DIRECTIVE –
Print each entry as it appears. Images stay out of the copy.

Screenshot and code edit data
---

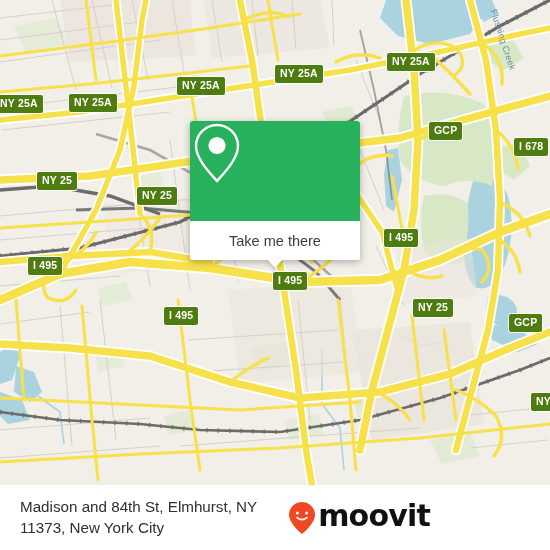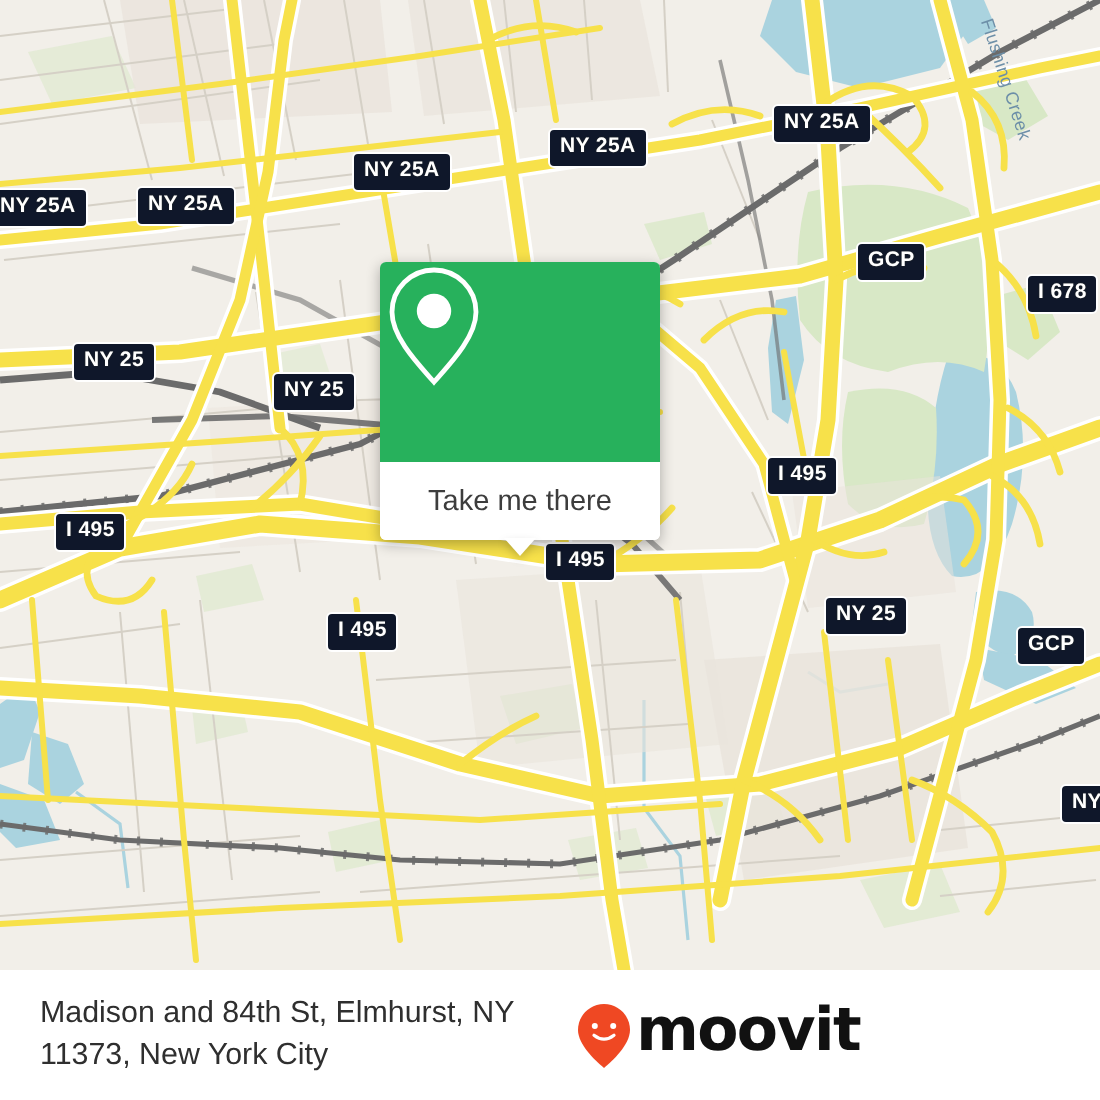--- a/index.html
+++ b/index.html
@@ -40,7 +40,7 @@
   
   .shield {
     position: absolute;
-    background: #0f172a;
+    background: #4d7c0f;
     border: 1.5px solid #ffffff;
     border-radius: 3px;
     color: #ffffff;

---

TASK SOLUTION –
--- a/index.html
+++ b/index.html
@@ -40,7 +40,7 @@
   
   .shield {
     position: absolute;
-    background: #0f172a;
+    background: #4d7c0f;
     border: 1.5px solid #ffffff;
     border-radius: 3px;
     color: #ffffff;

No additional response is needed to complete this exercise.